### [DATASET ENTRIES]
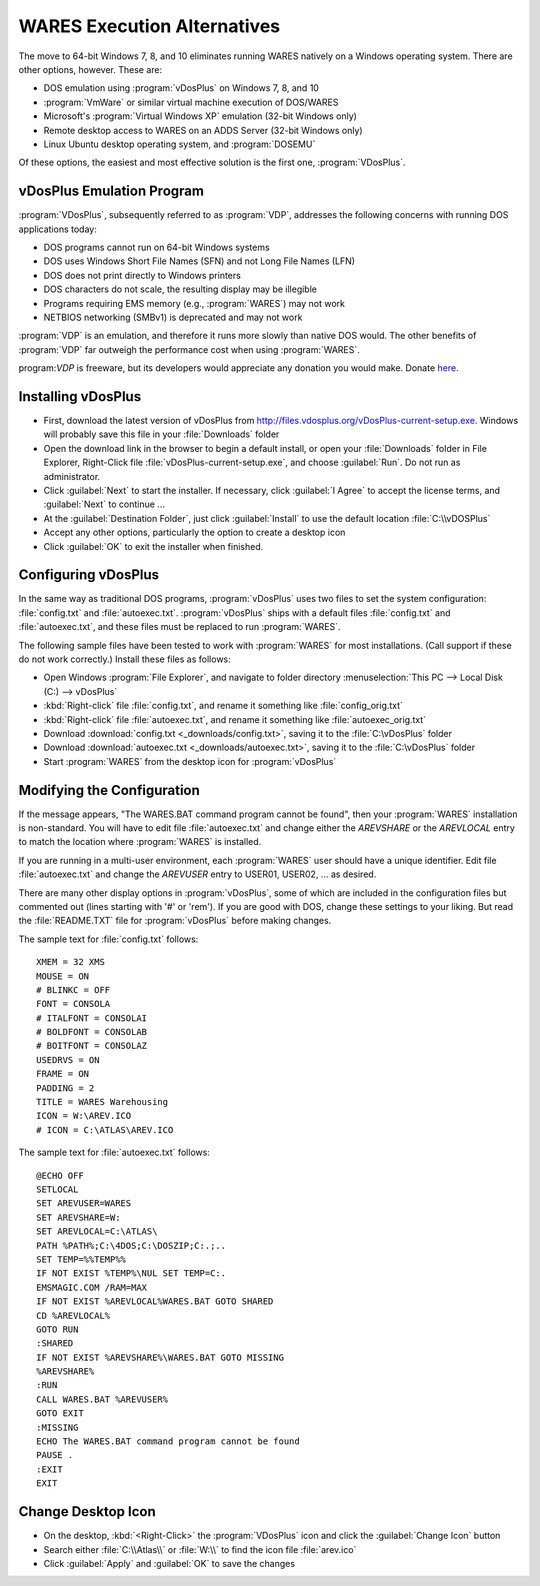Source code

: .. _vdosplus:

#############################
WARES Execution Alternatives
#############################

The move to 64-bit Windows 7, 8, and 10 eliminates running WARES natively on a
Windows operating system. There are other options, however. These are:
 
*  DOS emulation using :program:`vDosPlus` on Windows 7, 8, and 10
*  :program:`VmWare` or similar virtual machine execution of DOS/WARES 
*  Microsoft's :program:`Virtual Windows XP` emulation (32-bit Windows only)
*  Remote desktop access to WARES on an ADDS Server (32-bit Windows only)
*  Linux Ubuntu desktop operating system, and :program:`DOSEMU`

Of these options, the easiest and most effective solution is the first one, 
:program:`VDosPlus`.

vDosPlus Emulation Program
=============================

:program:`VDosPlus`, subsequently referred to as :program:`VDP`, addresses the 
following concerns with running DOS applications today:

*  DOS programs cannot run on 64-bit Windows systems
*  DOS uses Windows Short File Names (SFN) and not Long File Names (LFN)
*  DOS does not print directly to Windows printers
*  DOS characters do not scale, the resulting display may be illegible
*  Programs requiring EMS memory (e.g., :program:`WARES`) may not work
*  NETBIOS networking (SMBv1) is deprecated and may not work

:program:`VDP` is an emulation, and therefore it runs more slowly than native 
DOS would. The other benefits of :program:`VDP` far outweigh the performance 
cost when using :program:`WARES`.

program:`VDP` is freeware, but its developers would appreciate any donation 
you would make. Donate `here <https://www.paypal.com/donate/?token=NVfuTMJzDGqiJ66VJ25gDNZcnTj_FU61I06AZCj11uGuhmlFCJWT9Pv1O28gQh6uE6ixhW&country.x=US&locale.x=US>`_.

Installing vDosPlus
=============================

*  First, download the latest version of vDosPlus from 
   http://files.vdosplus.org/vDosPlus-current-setup.exe. 
   Windows will probably save this file in your :file:`Downloads` folder
*  Open the download link in the browser to begin a default install, or open 
   your :file:`Downloads` folder in File Explorer, Right-Click file 
   :file:`vDosPlus-current-setup.exe`, and choose :guilabel:`Run`. Do not run 
   as administrator.
*  Click :guilabel:`Next` to start the installer. If necessary, click
   :guilabel:`I Agree` to accept the license terms, and :guilabel:`Next` to 
   continue ... 
*  At the :guilabel:`Destination Folder`, just click :guilabel:`Install` to
   use the default location :file:`C:\\vDOSPlus`
*  Accept any other options, particularly the option to create a desktop icon
*  Click :guilabel:`OK` to exit the installer when finished.

Configuring vDosPlus
=============================

In the same way as traditional DOS programs, :program:`vDosPlus` uses two files 
to set the system configuration: :file:`config.txt` and :file:`autoexec.txt`. 
:program:`vDosPlus` ships with a default files :file:`config.txt` and
:file:`autoexec.txt`, and these files must be replaced to run :program:`WARES`.

The following sample files have been tested to work with :program:`WARES` for 
most installations. (Call support if these do not work correctly.) Install 
these files as follows:

*  Open Windows :program:`File Explorer`, and navigate to folder directory
   :menuselection:`This PC --> Local Disk (C:) --> vDosPlus`
*  :kbd:`Right-click` file :file:`config.txt`, and rename it something like 
   :file:`config_orig.txt`
*  :kbd:`Right-click` file :file:`autoexec.txt`, and rename it something like 
   :file:`autoexec_orig.txt`
*  Download :download:`config.txt <_downloads/config.txt>`, saving it to the 
   :file:`C:\vDosPlus` folder
*  Download :download:`autoexec.txt <_downloads/autoexec.txt>`, saving it to 
   the :file:`C:\vDosPlus` folder
*  Start :program:`WARES` from the desktop icon for :program:`vDosPlus`


Modifying the Configuration
=============================

If the message appears, "The WARES.BAT command program cannot be found", then 
your :program:`WARES` installation is non-standard. You will have to edit file 
:file:`autoexec.txt` and change either the *AREVSHARE* or the *AREVLOCAL* 
entry to match the location where :program:`WARES` is installed. 

If you are running in a multi-user environment, each :program:`WARES` user 
should have a unique identifier. Edit file :file:`autoexec.txt` and change the 
*AREVUSER* entry to USER01, USER02, ... as desired.

There are many other display options in :program:`vDosPlus`, some of which are 
included in the configuration files but commented out (lines starting with '#'
or 'rem'). If you are good with DOS, change these settings to your liking. But 
read the :file:`README.TXT` file for :program:`vDosPlus` before making changes.

The sample text for :file:`config.txt` follows::

   XMEM = 32 XMS
   MOUSE = ON
   # BLINKC = OFF
   FONT = CONSOLA
   # ITALFONT = CONSOLAI
   # BOLDFONT = CONSOLAB
   # BOITFONT = CONSOLAZ
   USEDRVS = ON
   FRAME = ON
   PADDING = 2
   TITLE = WARES Warehousing
   ICON = W:\AREV.ICO
   # ICON = C:\ATLAS\AREV.ICO

The sample text for :file:`autoexec.txt` follows::

   @ECHO OFF
   SETLOCAL
   SET AREVUSER=WARES
   SET AREVSHARE=W:
   SET AREVLOCAL=C:\ATLAS\
   PATH %PATH%;C:\4DOS;C:\DOSZIP;C:.;..
   SET TEMP=%%TEMP%%
   IF NOT EXIST %TEMP%\NUL SET TEMP=C:.
   EMSMAGIC.COM /RAM=MAX
   IF NOT EXIST %AREVLOCAL%WARES.BAT GOTO SHARED
   CD %AREVLOCAL%
   GOTO RUN
   :SHARED
   IF NOT EXIST %AREVSHARE%\WARES.BAT GOTO MISSING
   %AREVSHARE%
   :RUN
   CALL WARES.BAT %AREVUSER%
   GOTO EXIT
   :MISSING
   ECHO The WARES.BAT command program cannot be found
   PAUSE .
   :EXIT
   EXIT 

Change Desktop Icon
=============================

*  On the desktop, :kbd:`<Right-Click>` the :program:`VDosPlus` icon and click 
   the :guilabel:`Change Icon` button
*  Search either :file:`C:\\Atlas\\` or :file:`W:\\` to find the icon file 
   :file:`arev.ico`
*  Click :guilabel:`Apply` and :guilabel:`OK` to save the changes
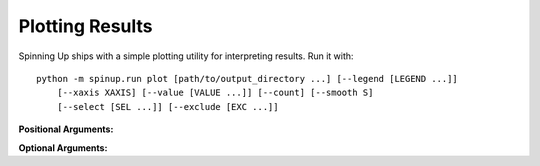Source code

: ================
Plotting Results
================

Spinning Up ships with a simple plotting utility for interpreting results. Run it with:

.. parsed-literal::

    python -m spinup.run plot [path/to/output_directory ...] [--legend [LEGEND ...]] 
        [--xaxis XAXIS] [--value [VALUE ...]] [--count] [--smooth S]
        [--select [SEL ...]] [--exclude [EXC ...]]


**Positional Arguments:**

.. option:: logdir

    *strings*. As many log directories (or prefixes to log directories, which the plotter will autocomplete internally) as you'd like to plot from. Logdirs will be searched recursively for experiment outputs.

    .. admonition:: You Should Know

        The internal autocompleting is really handy! Suppose you have run several experiments, with the aim of comparing performance between different algorithms, resulting in a log directory structure of:

        .. parsed-literal::

            data/
                bench_algo1/
                    bench_algo1-seed0/
                    bench_algo1-seed10/
                bench_algo2/
                    bench_algo2-seed0/
                    bench_algo2-seed10/

        You can easily produce a graph comparing algo1 and algo2 with:

        .. parsed-literal::

            python spinup/utils/plot.py data/bench_algo

        relying on the autocomplete to find both ``data/bench_algo1`` and ``data/bench_algo2``.

**Optional Arguments:**

.. option:: -l, --legend=[LEGEND ...]

    *strings*. Optional way to specify legend for the plot. The plotter legend will automatically use the ``exp_name`` from the ``config.json`` file, unless you tell it otherwise through this flag. This only works if you provide a name for each directory that will get plotted. (Note: this may not be the same as the number of logdir args you provide! Recall that the plotter looks for autocompletes of the logdir args: there may be more than one match for a given logdir prefix, and you will need to provide a legend string for each one of those matches---unless you have removed some of them as candidates via selection or exclusion rules (below).)

.. option:: -x, --xaxis=XAXIS, default='TotalEnvInteracts'

    *string*. Pick what column from data is used for the x-axis.

.. option:: -y, --value=[VALUE ...], default='Performance'

    *strings*. Pick what columns from data to graph on the y-axis. Submitting multiple values will produce multiple graphs. Defaults to ``Performance``, which is not an actual output of any algorithm. Instead, ``Performance`` refers to either ``AverageEpRet``, the correct performance measure for the on-policy algorithms, or ``AverageTestEpRet``, the correct performance measure for the off-policy algorithms. The plotter will automatically figure out which of ``AverageEpRet`` or ``AverageTestEpRet`` to report for each separate logdir.

.. option:: --count

    Optional flag. By default, the plotter shows y-values which are averaged across all results that share an ``exp_name``, which is typically a set of identical experiments that only vary in random seed. But if you'd like to see all of those curves separately, use the ``--count`` flag.

.. option:: -s, --smooth=S, default=1
    
    *int*. Smooth data by averaging it over a fixed window. This parameter says how wide the averaging window will be.

.. option:: --select=[SEL ...]

    *strings*. Optional selection rule: the plotter will only show curves from logdirs that contain all of these substrings.

.. option:: --exclude=[EXC ...]

    *strings*. Optional exclusion rule: plotter will only show curves from logdirs that do not contain these substrings.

### [TASK TO COMPLETE]
Extract all lines from the data in which "installer" is found.

### [WRITTEN ANSWER]
*  Click :guilabel:`Next` to start the installer. If necessary, click
*  Click :guilabel:`OK` to exit the installer when finished.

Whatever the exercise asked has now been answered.